Incentives: Invisible and Important

Incentives: Invisible and Important

I’ve had the good fortune of getting a lot of advice from folks who are farther along in their careers – either greater velocity, higher heights, more reps on the work, really a diverse crew of mentors and advisors.

During one of these conversations I was given the advice, to shift my thinking when it came to partners and stakeholders within the company, away from broader business goals, and instead try to focus on and get crisp on individual peoples’ incentives. Incentives, they pointed out, often illustrate someone’s motivation and behavior better than any other factor.
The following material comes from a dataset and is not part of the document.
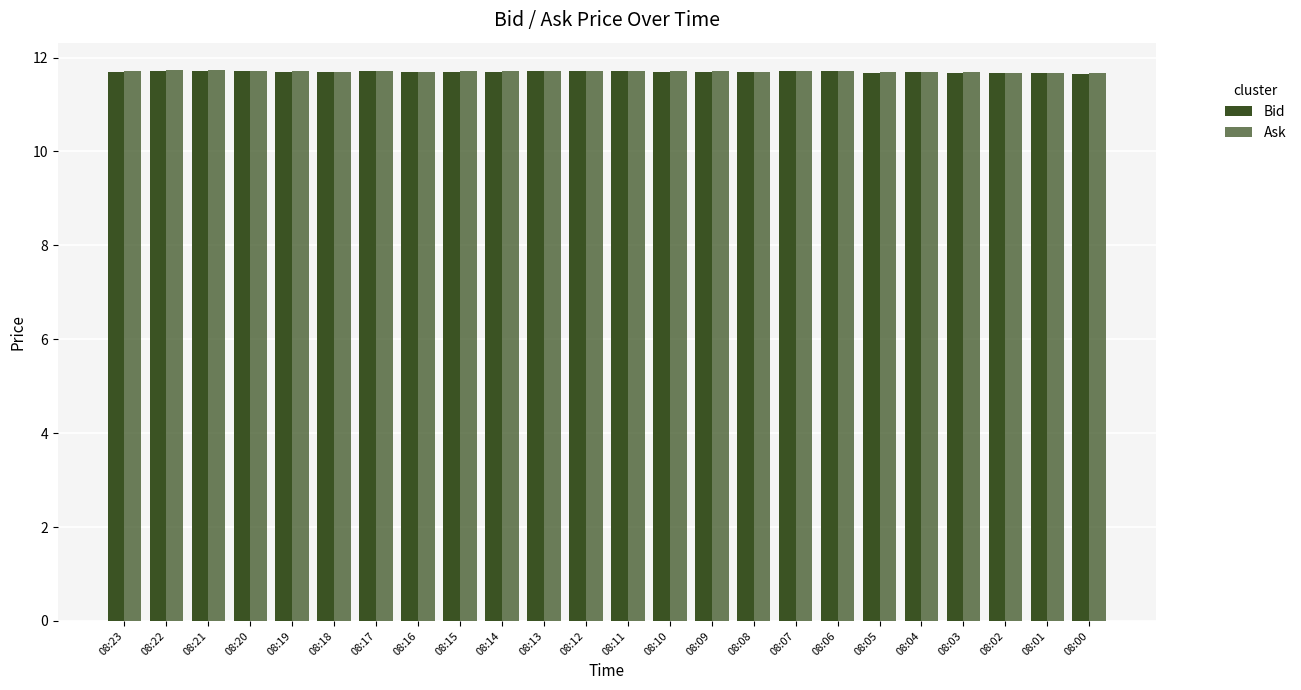

Which series changed the most between 08:22 and 08:13?

Bid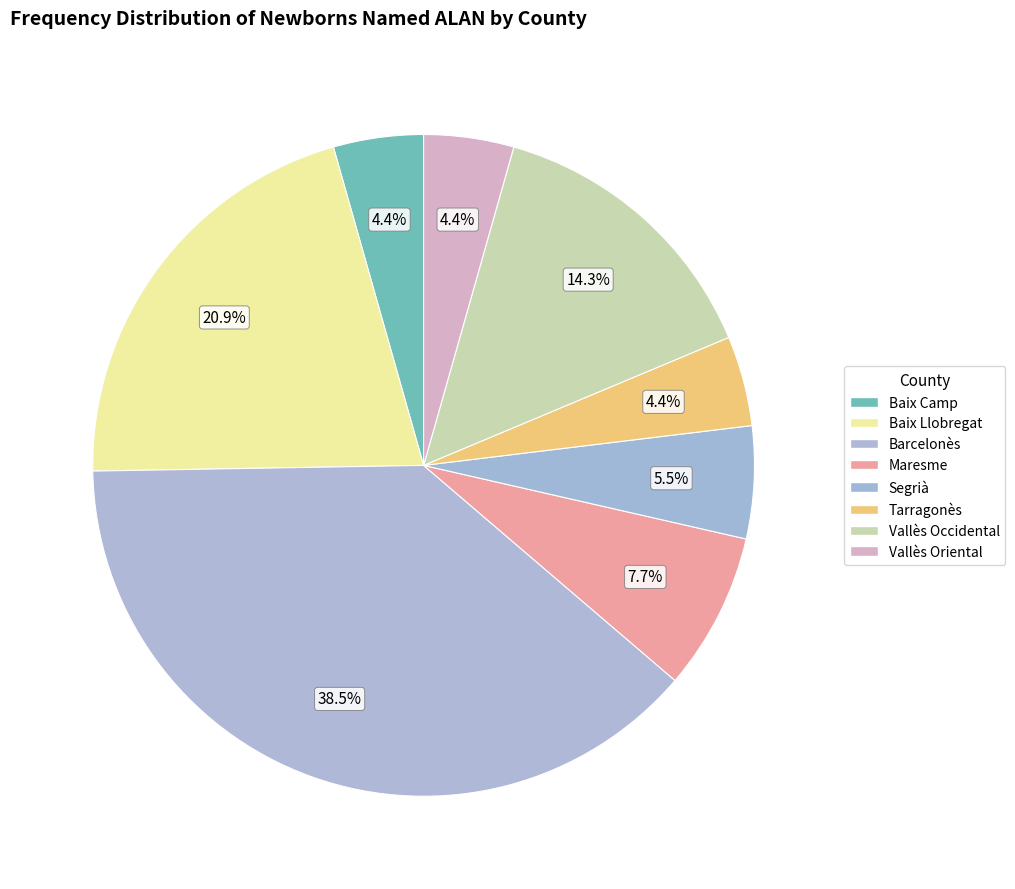

Does Maresme account for over 50% of the chart?

No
Teams at the end of the day are collections of people, and people (not teams) have relationships – but we have to remember that they also have motivations and incentives to do the things that they do. Especially at work, no one is a chaos agent, not really; folks are busy, and are trying to do the right thing for themselves, and for their team, and for their family.

I’m sure pure spite-based actions have happened, but the vast majority of the time, no one is actively working to frustrate or bypass you, your team, or your work. It’s true when we tell our kids and it’s true as adults: no one is thinking about you as much as you are. There is almost always a more parsimonious explanation that does not involve malicious intent. And, since malice and spite are not good predictors of future behavior, they’re not super useful in your mental model.

Like Heinlein tells us, we’re better off understanding and appealing to someone else’s self interest – similarly to how Ferrazzi describes co-elevation in “Leading Without Authority” (a great read for anyone working across multiple teams or organizations in any context), you have to understand what someone else perceives as valuable before you can start to explore what a mutual win would look like.

It feels obvious in retrospect – folks want to achieve a win, and we of course want to pursue our own success, but figuring out the way that those puzzle pieces can fit together can be much less clear. The problem of course, is that incentives are invisible. We don’t always even understand why we ourselves do what we do, how can we possibly hope to understand what is driving other people?

We have two kids (the featured image is us at Meow Wolf in March!) – they’re nine and seven. Our daughter, unbelievably, turns ten in May! They sometimes experience a flavor of this same social space. If a friend is unexpectedly unkind, or a coach or teacher says something that surprises them, we like to use the “Something Missing” framework to think it through.

“That doesn’t sound like something she would normally do – is there something missing that would help explain it?”

… often for kiddos it’s something like, having trouble with another friend, or losing in a game, and for teachers and coaches it’s often grounded in wanting a particular goal for the whole class or team. In a way that a lot of things start to stitch together, this Something Missing prompt also become a useful framework for me to think about my relationships in the workplace – “What incentive is missing here? What part of their landscape am I not seeing, that explains this behavior?”

Often the simple act of prompting myself to accept that there may exist some invisible factor that is not yet known to me, can be helpful to set aside my own (sometimes hurt!) feelings, and instead move into investigation and resolution.

2 thoughts on “Incentives: Invisible and Important

  1. I like this. Do you ever make a guess at an incentive and later ask to confirm it with the person in question? What is an example of an interesting incentive you’ve come across?

    1. I always guess! I am getting better at it. Often you don’t find out directly but indirectly, from other people or observation.

      I think one thing I’ve been surprised by is how important team size is to folks – the hardest part about incentive first thinking, for me, is getting out of the assumption that everyone has incentives that are roughly similar to mine. They don’t!